Le pape Benoît XVI écrirait ses trois livres de théologie biblique, Jésus de Nazareth, en tant que Pape, et le pape François générerait des dizaines de titres : tant de livres d’entretiens qu’il était difficile de les compter.

Messori changea ainsi la façon dont les papes parlaient au monde, directement à travers les journalistes.
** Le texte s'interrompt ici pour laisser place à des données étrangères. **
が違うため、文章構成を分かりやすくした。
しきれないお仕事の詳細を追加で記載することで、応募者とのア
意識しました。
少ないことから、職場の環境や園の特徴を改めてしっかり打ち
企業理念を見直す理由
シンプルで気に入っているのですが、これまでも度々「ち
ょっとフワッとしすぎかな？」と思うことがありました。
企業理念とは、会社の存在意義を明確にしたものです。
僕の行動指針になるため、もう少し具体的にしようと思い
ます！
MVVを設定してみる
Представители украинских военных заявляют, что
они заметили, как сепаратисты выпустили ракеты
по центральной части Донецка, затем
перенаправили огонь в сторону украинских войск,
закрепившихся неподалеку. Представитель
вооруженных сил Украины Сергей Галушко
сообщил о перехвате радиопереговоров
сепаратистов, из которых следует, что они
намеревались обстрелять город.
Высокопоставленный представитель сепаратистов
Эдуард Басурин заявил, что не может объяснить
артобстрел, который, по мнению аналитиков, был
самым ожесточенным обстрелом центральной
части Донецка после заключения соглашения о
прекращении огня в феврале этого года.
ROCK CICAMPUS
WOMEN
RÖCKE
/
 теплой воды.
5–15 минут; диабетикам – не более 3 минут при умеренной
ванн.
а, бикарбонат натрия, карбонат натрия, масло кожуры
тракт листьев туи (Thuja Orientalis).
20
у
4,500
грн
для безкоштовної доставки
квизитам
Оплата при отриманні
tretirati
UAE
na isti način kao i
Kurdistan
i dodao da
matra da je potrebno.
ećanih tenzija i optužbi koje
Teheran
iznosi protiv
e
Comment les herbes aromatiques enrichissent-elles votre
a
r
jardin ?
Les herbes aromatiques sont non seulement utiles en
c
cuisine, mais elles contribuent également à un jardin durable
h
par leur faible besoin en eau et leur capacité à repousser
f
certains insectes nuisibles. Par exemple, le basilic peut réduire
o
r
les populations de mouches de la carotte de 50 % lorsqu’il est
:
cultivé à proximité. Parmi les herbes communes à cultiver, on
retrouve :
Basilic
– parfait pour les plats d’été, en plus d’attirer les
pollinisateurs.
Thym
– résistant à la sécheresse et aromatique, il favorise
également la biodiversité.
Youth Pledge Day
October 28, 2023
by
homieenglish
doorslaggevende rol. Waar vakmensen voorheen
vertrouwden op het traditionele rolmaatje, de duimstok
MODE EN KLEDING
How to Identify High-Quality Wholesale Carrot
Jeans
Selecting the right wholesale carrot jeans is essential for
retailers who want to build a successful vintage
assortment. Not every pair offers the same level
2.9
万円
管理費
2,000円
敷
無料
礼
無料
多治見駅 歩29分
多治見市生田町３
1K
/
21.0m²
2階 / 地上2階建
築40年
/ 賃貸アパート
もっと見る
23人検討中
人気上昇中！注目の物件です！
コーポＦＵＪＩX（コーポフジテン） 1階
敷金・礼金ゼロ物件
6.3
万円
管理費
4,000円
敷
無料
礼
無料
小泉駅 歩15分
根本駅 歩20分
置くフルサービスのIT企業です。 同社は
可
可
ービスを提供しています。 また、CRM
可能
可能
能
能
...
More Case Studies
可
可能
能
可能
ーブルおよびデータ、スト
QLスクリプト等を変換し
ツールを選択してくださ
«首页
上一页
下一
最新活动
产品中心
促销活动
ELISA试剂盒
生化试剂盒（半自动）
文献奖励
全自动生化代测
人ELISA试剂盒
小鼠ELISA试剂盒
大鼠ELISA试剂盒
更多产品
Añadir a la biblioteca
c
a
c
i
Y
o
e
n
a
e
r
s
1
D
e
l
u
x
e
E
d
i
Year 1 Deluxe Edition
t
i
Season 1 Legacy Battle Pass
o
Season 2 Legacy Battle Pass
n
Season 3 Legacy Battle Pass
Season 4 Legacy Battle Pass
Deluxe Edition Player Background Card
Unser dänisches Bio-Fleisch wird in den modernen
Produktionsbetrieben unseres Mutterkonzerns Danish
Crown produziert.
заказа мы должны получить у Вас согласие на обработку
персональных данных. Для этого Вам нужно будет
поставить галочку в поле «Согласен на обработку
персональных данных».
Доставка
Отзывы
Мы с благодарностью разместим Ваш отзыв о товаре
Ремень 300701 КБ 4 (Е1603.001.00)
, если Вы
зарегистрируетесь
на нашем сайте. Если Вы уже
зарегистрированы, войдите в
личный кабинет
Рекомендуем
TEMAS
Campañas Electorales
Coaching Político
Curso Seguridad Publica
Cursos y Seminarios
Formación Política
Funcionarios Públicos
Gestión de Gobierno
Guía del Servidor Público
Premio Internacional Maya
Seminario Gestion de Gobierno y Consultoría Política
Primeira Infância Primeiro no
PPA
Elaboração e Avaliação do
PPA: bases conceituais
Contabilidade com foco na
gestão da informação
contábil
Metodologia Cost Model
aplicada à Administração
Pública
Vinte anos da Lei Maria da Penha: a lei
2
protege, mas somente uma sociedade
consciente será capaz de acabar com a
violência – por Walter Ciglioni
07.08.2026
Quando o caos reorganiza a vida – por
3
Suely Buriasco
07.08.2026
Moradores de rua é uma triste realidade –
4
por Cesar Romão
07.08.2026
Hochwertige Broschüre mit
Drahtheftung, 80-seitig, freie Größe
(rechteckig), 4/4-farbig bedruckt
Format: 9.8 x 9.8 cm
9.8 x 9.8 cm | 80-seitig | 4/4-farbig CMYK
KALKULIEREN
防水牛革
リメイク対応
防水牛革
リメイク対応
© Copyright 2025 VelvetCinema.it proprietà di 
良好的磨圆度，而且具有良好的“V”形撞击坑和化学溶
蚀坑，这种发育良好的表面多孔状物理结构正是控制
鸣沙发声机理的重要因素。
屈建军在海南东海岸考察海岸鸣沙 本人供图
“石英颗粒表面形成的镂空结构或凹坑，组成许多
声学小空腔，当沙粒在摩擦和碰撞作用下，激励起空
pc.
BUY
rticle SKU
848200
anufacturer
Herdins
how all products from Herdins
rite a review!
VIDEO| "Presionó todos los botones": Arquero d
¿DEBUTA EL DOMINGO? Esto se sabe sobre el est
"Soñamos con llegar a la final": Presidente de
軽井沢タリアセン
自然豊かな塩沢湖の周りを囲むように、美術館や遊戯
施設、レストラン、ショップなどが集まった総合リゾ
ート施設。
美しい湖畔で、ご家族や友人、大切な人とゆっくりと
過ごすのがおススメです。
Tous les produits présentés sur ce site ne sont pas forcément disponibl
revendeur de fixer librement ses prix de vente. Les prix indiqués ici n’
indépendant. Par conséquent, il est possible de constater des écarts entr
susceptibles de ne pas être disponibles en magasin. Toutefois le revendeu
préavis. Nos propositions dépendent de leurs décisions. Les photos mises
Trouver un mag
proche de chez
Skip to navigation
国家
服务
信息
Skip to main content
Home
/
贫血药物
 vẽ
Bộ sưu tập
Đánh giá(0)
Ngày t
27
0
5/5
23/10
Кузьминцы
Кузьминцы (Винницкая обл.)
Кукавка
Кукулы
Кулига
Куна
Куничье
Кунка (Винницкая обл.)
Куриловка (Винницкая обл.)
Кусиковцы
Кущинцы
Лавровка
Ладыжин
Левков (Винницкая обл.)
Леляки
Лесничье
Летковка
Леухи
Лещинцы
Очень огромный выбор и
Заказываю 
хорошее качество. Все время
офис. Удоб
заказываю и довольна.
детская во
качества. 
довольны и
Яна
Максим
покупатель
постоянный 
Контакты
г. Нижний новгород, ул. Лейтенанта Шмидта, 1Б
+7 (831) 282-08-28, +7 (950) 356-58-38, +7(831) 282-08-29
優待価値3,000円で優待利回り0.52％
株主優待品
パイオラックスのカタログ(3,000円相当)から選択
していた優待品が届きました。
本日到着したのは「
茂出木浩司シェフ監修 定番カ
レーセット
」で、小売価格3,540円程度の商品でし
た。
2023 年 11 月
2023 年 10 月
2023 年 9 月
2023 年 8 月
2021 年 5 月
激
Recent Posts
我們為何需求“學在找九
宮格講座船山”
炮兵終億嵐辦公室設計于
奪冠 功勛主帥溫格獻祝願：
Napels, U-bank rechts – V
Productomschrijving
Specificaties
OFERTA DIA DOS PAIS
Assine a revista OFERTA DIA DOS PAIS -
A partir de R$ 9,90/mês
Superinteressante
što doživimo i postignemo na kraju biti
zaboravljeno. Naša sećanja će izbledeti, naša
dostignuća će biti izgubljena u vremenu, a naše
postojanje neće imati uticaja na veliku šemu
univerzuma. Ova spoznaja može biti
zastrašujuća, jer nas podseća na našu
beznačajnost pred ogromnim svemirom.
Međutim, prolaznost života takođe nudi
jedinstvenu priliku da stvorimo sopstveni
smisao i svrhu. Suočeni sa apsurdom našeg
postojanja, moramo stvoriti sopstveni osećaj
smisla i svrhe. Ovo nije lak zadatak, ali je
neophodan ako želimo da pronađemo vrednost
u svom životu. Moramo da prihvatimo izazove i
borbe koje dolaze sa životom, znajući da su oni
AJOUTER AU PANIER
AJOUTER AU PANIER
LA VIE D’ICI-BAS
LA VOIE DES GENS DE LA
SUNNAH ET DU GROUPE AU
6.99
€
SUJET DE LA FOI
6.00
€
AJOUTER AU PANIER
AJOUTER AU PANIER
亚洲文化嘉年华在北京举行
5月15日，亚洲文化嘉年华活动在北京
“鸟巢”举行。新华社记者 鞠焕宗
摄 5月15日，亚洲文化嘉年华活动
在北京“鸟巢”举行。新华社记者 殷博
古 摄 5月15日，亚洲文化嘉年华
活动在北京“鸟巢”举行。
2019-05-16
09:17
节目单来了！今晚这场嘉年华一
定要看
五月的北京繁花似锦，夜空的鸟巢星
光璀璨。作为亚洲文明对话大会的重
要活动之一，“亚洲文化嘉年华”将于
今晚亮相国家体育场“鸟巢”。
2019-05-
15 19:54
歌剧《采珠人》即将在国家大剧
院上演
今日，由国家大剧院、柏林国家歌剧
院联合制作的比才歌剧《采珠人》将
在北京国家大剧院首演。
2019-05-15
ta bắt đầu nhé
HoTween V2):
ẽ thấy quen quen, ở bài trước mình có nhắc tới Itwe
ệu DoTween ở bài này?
Le pontificat de François se manifesta avec plus de précision dans l’entretien qu’il accorda en août 2013 au P. Antonio Spadaro que dans Evangelii gaudium, publié quelques mois plus tard.

Les conférences de presse à bord des avions de François et les conférences de presse improvisées hors de Castel Gandolfo avec Léon peuvent générer des problèmes inutiles — comme le découvrit Benoît lui-même à bord de l’avion papal —, mais l’Église ne trouve jamais le juste équilibre tant qu’elle ne l’a pas d’abord dépassé.

Il y a deux semaines, le Vatican a célébré sa Journée mondiale des communications sociales annuelle, qui se concentrait auparavant sur le journalisme mais qui a élargi son champ d’action ces dernières années. Le message officiel de Léon exhortait à préserver « les voix et les visages humains » :

Nos visages et nos voix sont des traits uniques et distinctifs de chaque personne ; ils révèlent l’identité irréductible de chacun et sont les éléments définitoires de chaque rencontre avec autrui.

Messori nous donna les voix des papes de manière directe et sans filtre à travers une rencontre personnelle : l’entretien. Messori anticipa ainsi notre moment culturel saturé d’entretiens, où dans les podcasts et sur YouTube tout le monde interviewe tout le monde sans fin. Le monde lutte aussi pour garder son équilibre.

L’œuvre de Messori fut une bénédiction, tout comme sa vie catholique dévouée. Il mourut le jour où Jésus souffrit sous Ponce Pilate. Qu’il connaisse maintenant la lumière de la résurrection.

Le P. Raymond J. de Souza est un prêtre canadien, commentateur catholique et membre senior de Cardus.